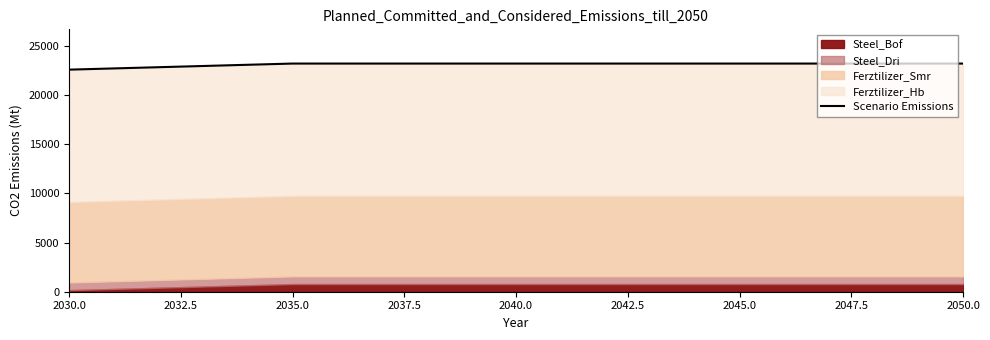

The value at 2040.0 is 23184.9. True or false?

True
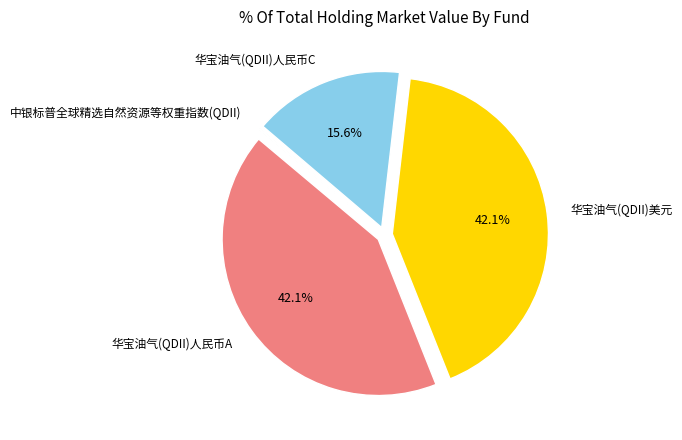

Which has a higher value, 华宝油气(QDII)美元 or 华宝油气(QDII)人民币C?

华宝油气(QDII)美元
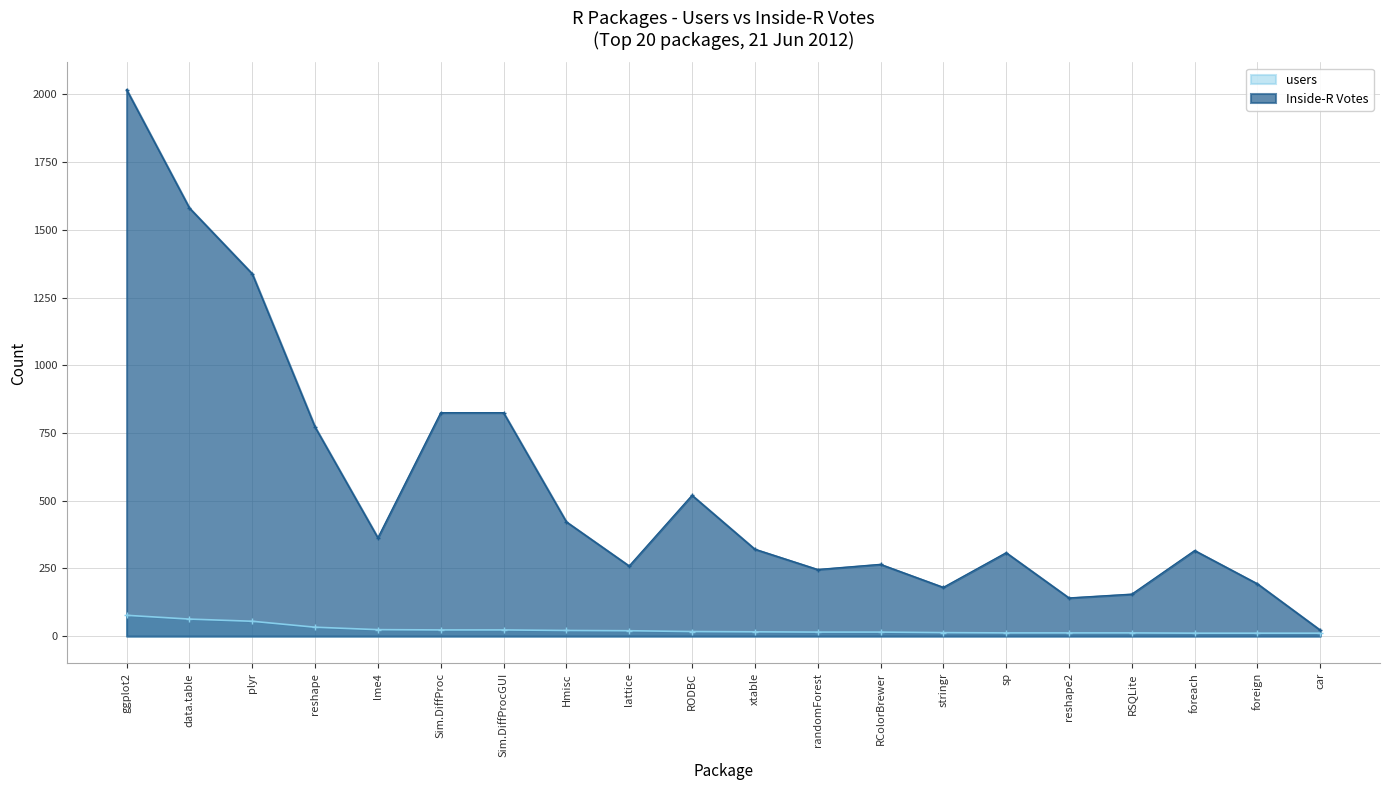

Count the number of data series in this chart.

2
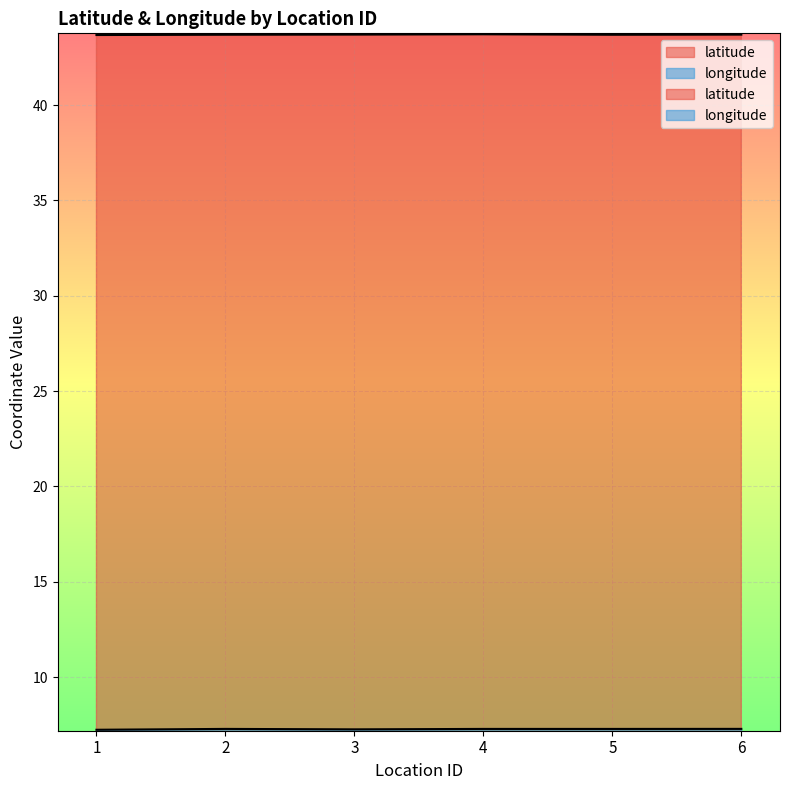

Reading left to right, transcribe all the data shown in this chart.

latitude: 43.7	43.7	43.7	43.7	43.7	43.7
longitude: 7.2	7.3	7.3	7.3	7.3	7.3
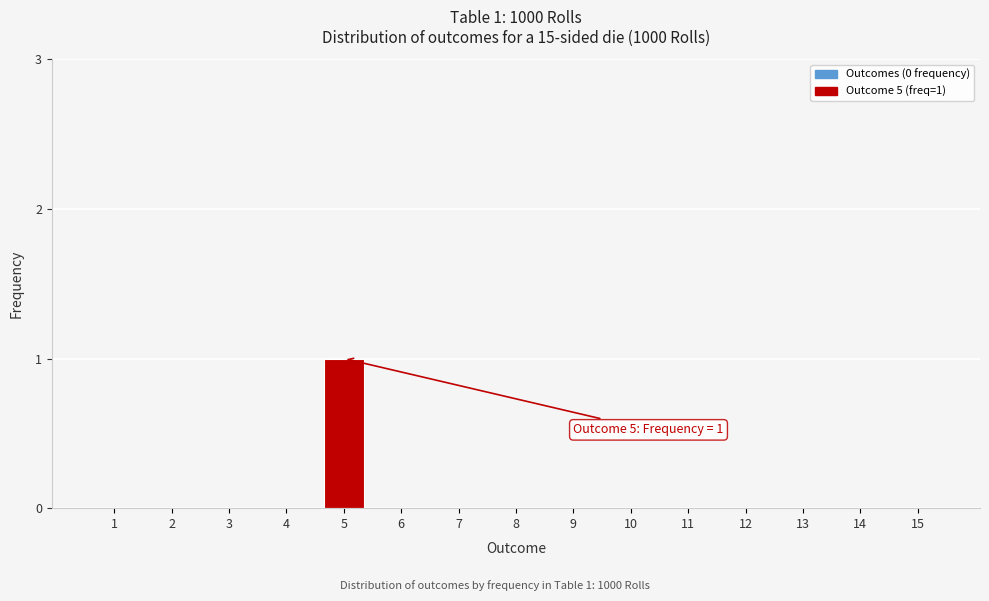

Reading right to left, what are all the values shown in this chart?

15=0	14=0	13=0	12=0	11=0	10=0	9=0	8=0	7=0	6=0	5=1	4=0	3=0	2=0	1=0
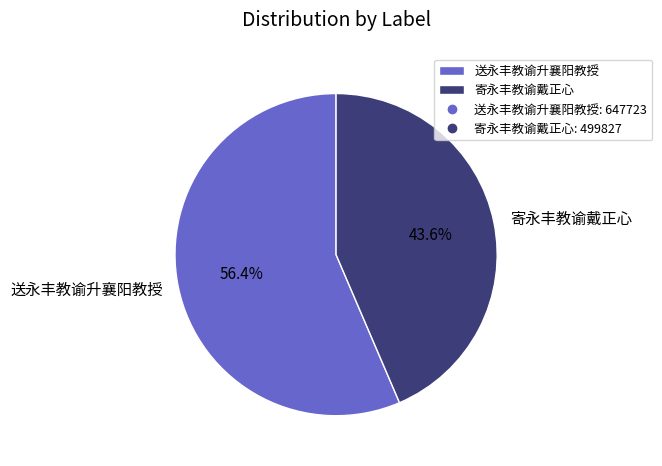

To the nearest percent, what is the difference between the 寄永丰教谕戴正心 and 送永丰教谕升襄阳教授 slice percentages?

13%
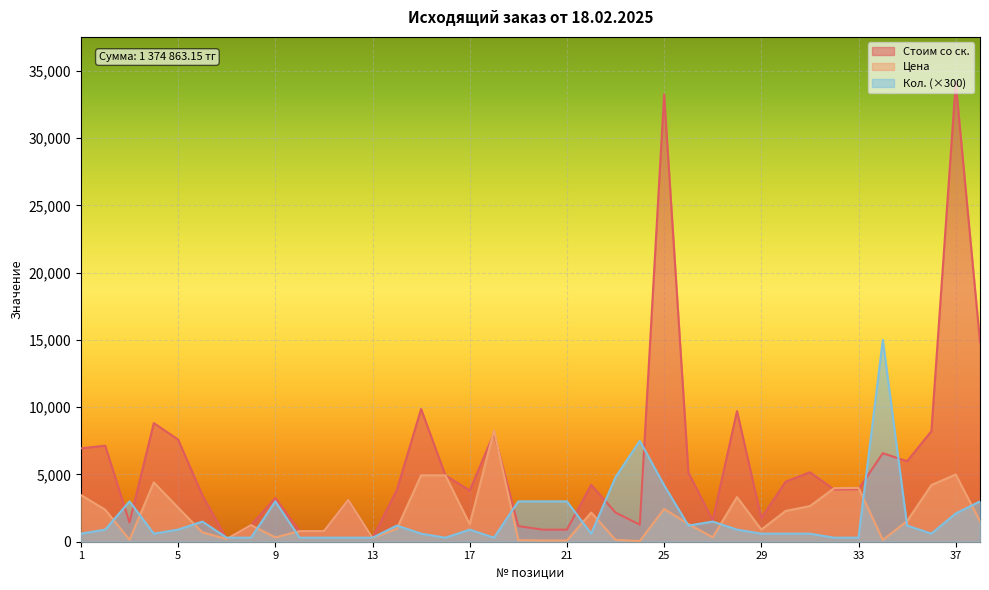

Reading right to left, list all the values displayed in this chart.

Кол.: 3000.0	2100.0	600.0	1200.0	15000.0	300.0	300.0	600.0	600.0	600.0	900.0	1500.0	1200.0	4200.0	7500.0	4800.0	600.0	3000.0	3000.0	3000.0	300.0	900.0	300.0	600.0	1200.0	300.0	300.0	300.0	300.0	3000.0	300.0	300.0	1500.0	900.0	600.0	3000.0	900.0	600.0
Стоим со ск.: 14839.5	34118.2	8219.2	5982.6	6581.2	3902.9	3880.5	5161.6	4461.6	1755.7	9711.0	1589.2	5136.3	33251.4	1267.5	2168.4	4229.6	897.0	897.0	1160.2	8059.4	3802.5	4934.0	9868.0	3840.0	276.0	3100.0	785.0	785.0	3250.0	1232.0	203.0	3450.0	7596.0	8820.0	1430.0	7140.0	6940.0
Цена: 1522.0	4999.0	4215.0	1534.0	135.0	4003.0	3980.0	2647.0	2288.0	900.4	3320.0	326.0	1317.0	2436.0	52.0	139.0	2169.0	92.0	92.0	119.0	8266.0	1300.0	4934.0	4934.0	960.0	276.0	3100.0	785.0	785.0	325.0	1232.0	203.0	690.0	2532.0	4410.0	143.0	2380.0	3470.0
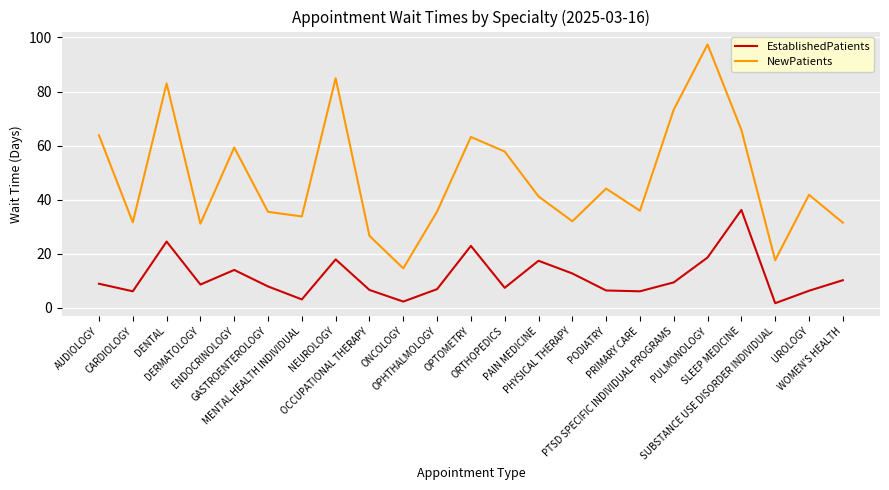

Does the chart have visible grid lines?

Yes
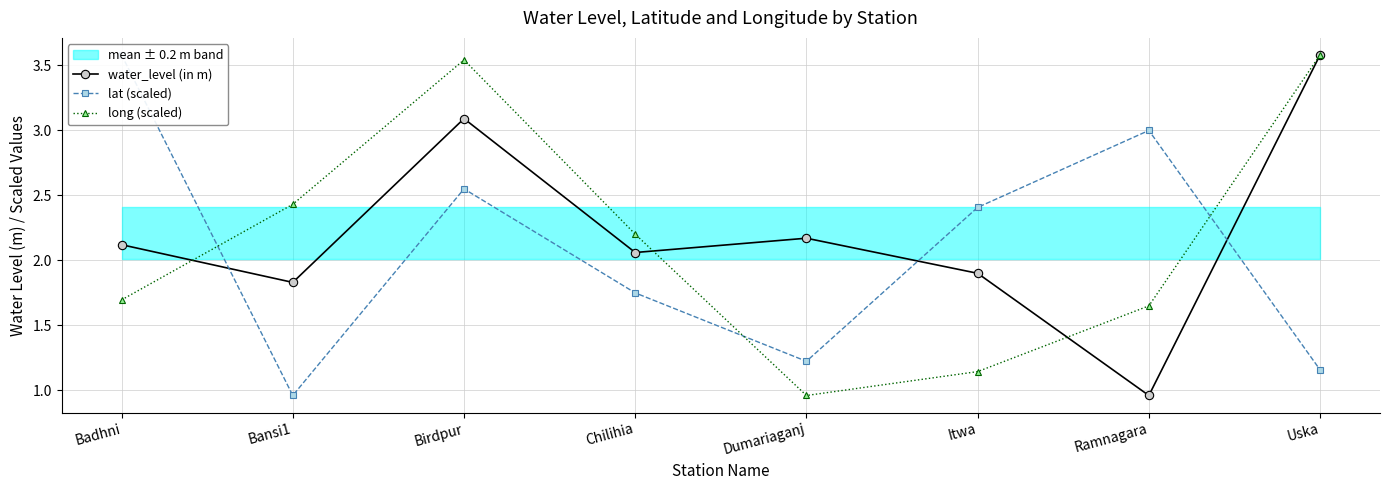

Between which two adjacent categories do water_level (in m) and lat (scaled) first intersect?

Badhni and Bansi1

————————

◆ **REQUIRED WORK**
Can you update the listing above by replacing "chart" with "graph" everywhere and leaving everything else unchanged? Leave the pictures out of your answer.

◆ **EXERCISE ANSWER**
The value at 2040.0 is 23184.9. True or false?

True

Which has a higher value, 华宝油气(QDII)美元 or 华宝油气(QDII)人民币C?

华宝油气(QDII)美元

Count the number of data series in this graph.

2

Reading left to right, transcribe all the data shown in this graph.

latitude: 43.7	43.7	43.7	43.7	43.7	43.7
longitude: 7.2	7.3	7.3	7.3	7.3	7.3

Reading right to left, what are all the values shown in this graph?

15=0	14=0	13=0	12=0	11=0	10=0	9=0	8=0	7=0	6=0	5=1	4=0	3=0	2=0	1=0

To the nearest percent, what is the difference between the 寄永丰教谕戴正心 and 送永丰教谕升襄阳教授 slice percentages?

13%

Reading right to left, list all the values displayed in this graph.

Кол.: 3000.0	2100.0	600.0	1200.0	15000.0	300.0	300.0	600.0	600.0	600.0	900.0	1500.0	1200.0	4200.0	7500.0	4800.0	600.0	3000.0	3000.0	3000.0	300.0	900.0	300.0	600.0	1200.0	300.0	300.0	300.0	300.0	3000.0	300.0	300.0	1500.0	900.0	600.0	3000.0	900.0	600.0
Стоим со ск.: 14839.5	34118.2	8219.2	5982.6	6581.2	3902.9	3880.5	5161.6	4461.6	1755.7	9711.0	1589.2	5136.3	33251.4	1267.5	2168.4	4229.6	897.0	897.0	1160.2	8059.4	3802.5	4934.0	9868.0	3840.0	276.0	3100.0	785.0	785.0	3250.0	1232.0	203.0	3450.0	7596.0	8820.0	1430.0	7140.0	6940.0
Цена: 1522.0	4999.0	4215.0	1534.0	135.0	4003.0	3980.0	2647.0	2288.0	900.4	3320.0	326.0	1317.0	2436.0	52.0	139.0	2169.0	92.0	92.0	119.0	8266.0	1300.0	4934.0	4934.0	960.0	276.0	3100.0	785.0	785.0	325.0	1232.0	203.0	690.0	2532.0	4410.0	143.0	2380.0	3470.0

Does the graph have visible grid lines?

Yes

Between which two adjacent categories do water_level (in m) and lat (scaled) first intersect?

Badhni and Bansi1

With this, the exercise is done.